CVS Health Corp – Paid Sick Leave (2023)
Outcome: The proposal received a vote of 26.2% at the annual meeting.
Whereas: More than 26 million people working in the private sector have no access to earned sick time, or “paid sick leave” (PSL), for short-term health needs and preventive care. Working people in the United States face an impossible choice when they are sick: stay home and risk their economic stability or go to work and risk their health and the public’s health.
The vast majority (77%) of the lowest earning 10% of American employees do not have access to PSL. 48% of Latinx workers and 36% of Black workers report having no paid time away from work of any kind.
As the COVID-19 pandemic has shown, PSL is a crucial contributor to public health, allowing workers who have been exposed to any illness to quarantine. One study found a 56% reduction in COVID-19 cases per state as a result of temporary federally mandated PSL, and others an 11-30% reduction in influenza-like illnesses from state and local mandates.
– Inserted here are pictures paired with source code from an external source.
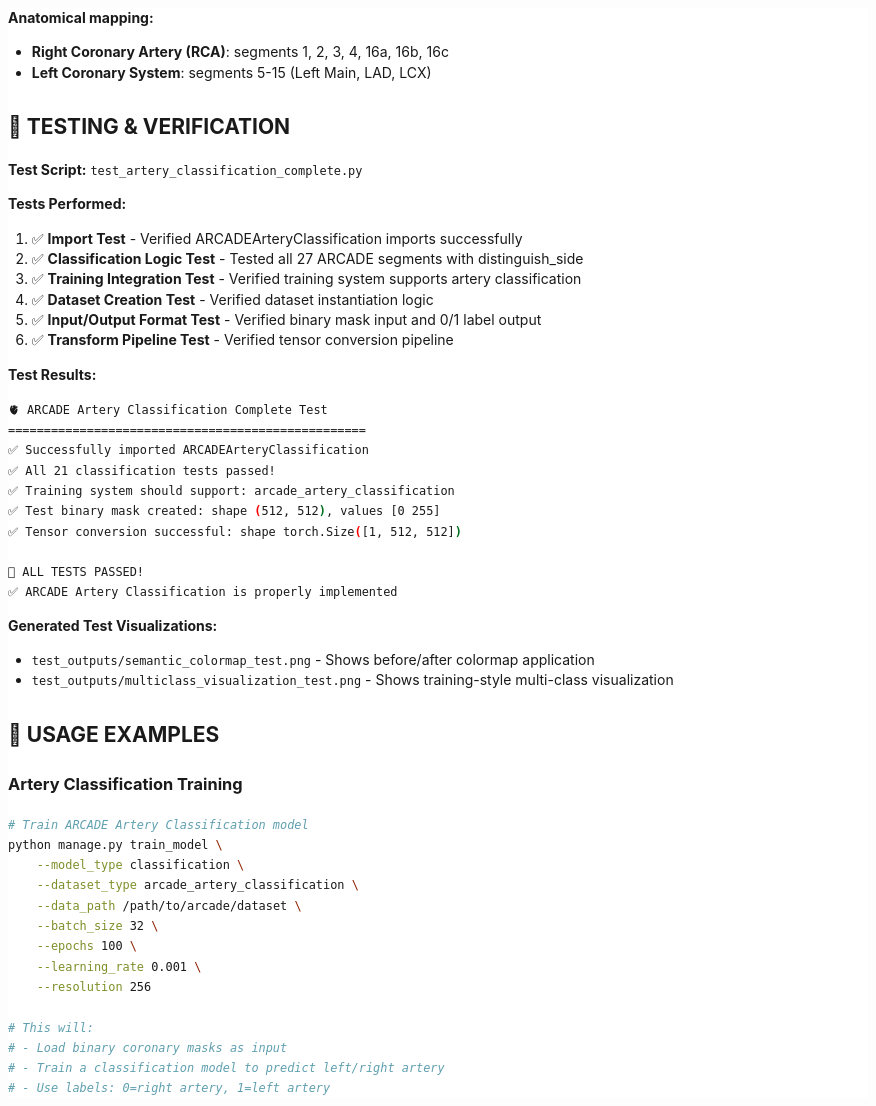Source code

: **Anatomical mapping:**
- **Right Coronary Artery (RCA)**: segments 1, 2, 3, 4, 16a, 16b, 16c
- **Left Coronary System**: segments 5-15 (Left Main, LAD, LCX)

## 🧪 TESTING & VERIFICATION

**Test Script:** `test_artery_classification_complete.py`

**Tests Performed:**
1. ✅ **Import Test** - Verified ARCADEArteryClassification imports successfully
2. ✅ **Classification Logic Test** - Tested all 27 ARCADE segments with distinguish_side
3. ✅ **Training Integration Test** - Verified training system supports artery classification
4. ✅ **Dataset Creation Test** - Verified dataset instantiation logic
5. ✅ **Input/Output Format Test** - Verified binary mask input and 0/1 label output
6. ✅ **Transform Pipeline Test** - Verified tensor conversion pipeline

**Test Results:**
```bash
🫀 ARCADE Artery Classification Complete Test
==================================================
✅ Successfully imported ARCADEArteryClassification
✅ All 21 classification tests passed!
✅ Training system should support: arcade_artery_classification
✅ Test binary mask created: shape (512, 512), values [0 255]
✅ Tensor conversion successful: shape torch.Size([1, 512, 512])

🎉 ALL TESTS PASSED!
✅ ARCADE Artery Classification is properly implemented
```

**Generated Test Visualizations:**
- `test_outputs/semantic_colormap_test.png` - Shows before/after colormap application
- `test_outputs/multiclass_visualization_test.png` - Shows training-style multi-class visualization

## 🚀 USAGE EXAMPLES

### Artery Classification Training
```bash
# Train ARCADE Artery Classification model
python manage.py train_model \
    --model_type classification \
    --dataset_type arcade_artery_classification \
    --data_path /path/to/arcade/dataset \
    --batch_size 32 \
    --epochs 100 \
    --learning_rate 0.001 \
    --resolution 256

# This will:
# - Load binary coronary masks as input
# - Train a classification model to predict left/right artery
# - Use labels: 0=right artery, 1=left artery
```

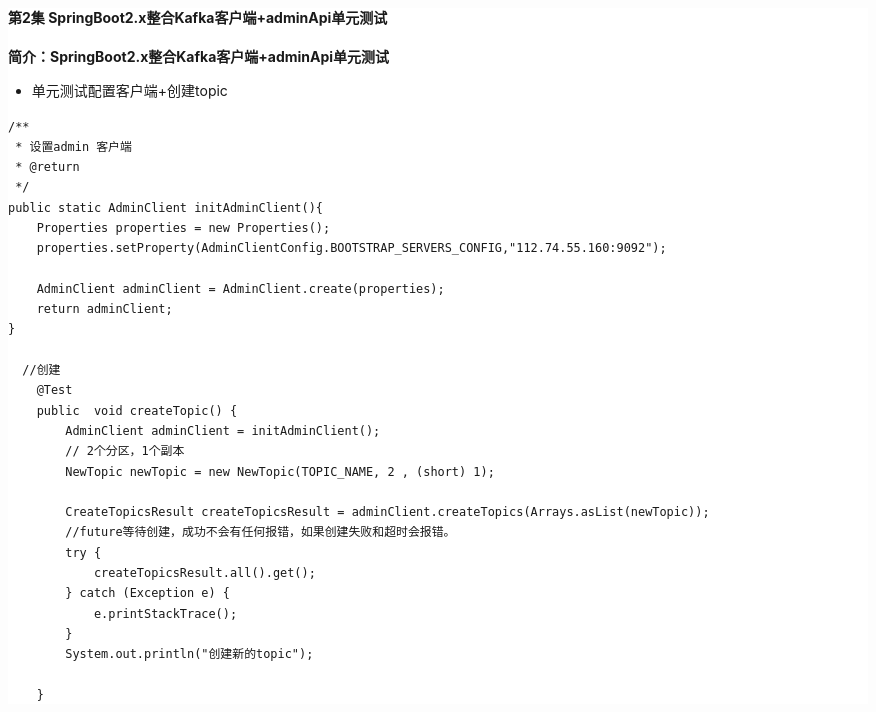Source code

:   

   

 

 

 

 

 

 

 

 

 

 

#### 第2集 SpringBoot2.x整合Kafka客户端+adminApi单元测试

**简介：SpringBoot2.x整合Kafka客户端+adminApi单元测试**

 

- 单元测试配置客户端+创建topic

```
/**
 * 设置admin 客户端
 * @return
 */
public static AdminClient initAdminClient(){
    Properties properties = new Properties();
    properties.setProperty(AdminClientConfig.BOOTSTRAP_SERVERS_CONFIG,"112.74.55.160:9092");

    AdminClient adminClient = AdminClient.create(properties);
    return adminClient;
}

  //创建
    @Test
    public  void createTopic() {
        AdminClient adminClient = initAdminClient();
        // 2个分区，1个副本
        NewTopic newTopic = new NewTopic(TOPIC_NAME, 2 , (short) 1);

        CreateTopicsResult createTopicsResult = adminClient.createTopics(Arrays.asList(newTopic));
        //future等待创建，成功不会有任何报错，如果创建失败和超时会报错。
        try {
            createTopicsResult.all().get();
        } catch (Exception e) {
            e.printStackTrace();
        }
        System.out.println("创建新的topic");

    }
```

 
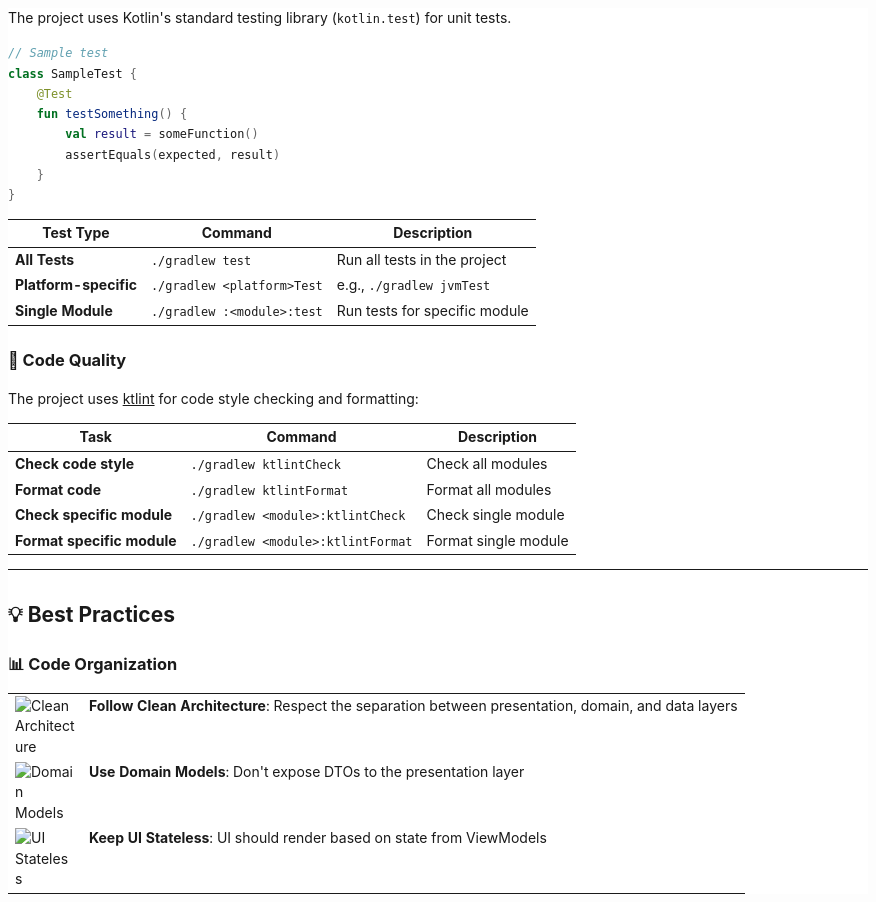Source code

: The project uses Kotlin's standard testing library (`kotlin.test`) for unit tests.

```kotlin
// Sample test
class SampleTest {
    @Test
    fun testSomething() {
        val result = someFunction()
        assertEquals(expected, result)
    }
}
```

| Test Type | Command | Description |
|-----------|---------|-------------|
| **All Tests** | `./gradlew test` | Run all tests in the project |
| **Platform-specific** | `./gradlew <platform>Test` | e.g., `./gradlew jvmTest` |
| **Single Module** | `./gradlew :<module>:test` | Run tests for specific module |

### 🧹 Code Quality

The project uses [ktlint](https://github.com/pinterest/ktlint) for code style checking and formatting:

| Task | Command | Description |
|------|---------|-------------|
| **Check code style** | `./gradlew ktlintCheck` | Check all modules |
| **Format code** | `./gradlew ktlintFormat` | Format all modules |
| **Check specific module** | `./gradlew <module>:ktlintCheck` | Check single module |
| **Format specific module** | `./gradlew <module>:ktlintFormat` | Format single module |

---

## 💡 Best Practices

### 📊 Code Organization

<table>
<tr>
<td width="60"><img src="https://img.shields.io/badge/Clean-Architecture-blue" alt="Clean Architecture"></td>
<td><b>Follow Clean Architecture</b>: Respect the separation between presentation, domain, and data layers</td>
</tr>
<tr>
<td><img src="https://img.shields.io/badge/Domain-Models-green" alt="Domain Models"></td>
<td><b>Use Domain Models</b>: Don't expose DTOs to the presentation layer</td>
</tr>
<tr>
<td><img src="https://img.shields.io/badge/UI-Stateless-orange" alt="UI Stateless"></td>
<td><b>Keep UI Stateless</b>: UI should render based on state from ViewModels</td>
</tr>
</table>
State and local PSL mandates have also been shown to reduce the rate at which employees report to work ill in low-wage industries where employers don’t tend to provide PSL, lowering disease and overall absence rates.
A lack of PSL could pose reputational risk, especially for a healthcare company like CVS Health (CVS), which describes its mission as “take on many of the country’s most prevalent and pressing health care needs.” Although CVS provides PSL for full-time employees, almost one third of employees are part-time and therefore ineligible.
CVS could benefit from all of its employees having permanent access to PSL. Research finds PSL both increases productivity and reduces turnover, which in turn reduces costs associated with hiring. This is particularly important for lower-wage industries like retail where turnover is highest. Additionally, a significant portion of CVS’s part-time workers are likely covered by state or local mandates or collective bargaining agreements. Proactively establishing PSL for all employees would help prepare CVS for potential regulation. Thirty-eight jurisdictions, including fourteen states, have adopted PSL laws since 2006.
We believe adopting a comprehensive, permanent, and public PSL policy would help make the future operating environment more equitable and mitigate reputational, financial, and regulatory risk to CVS.
Resolved: shareholders of CVS ask the company to adopt and publicly disclose a policy that all employees, part- and full-time, accrue some amount of PSL that can be used after working at CVS for a reasonable probationary period. This policy should not expire after a set time or depend upon the existence of a global pandemic.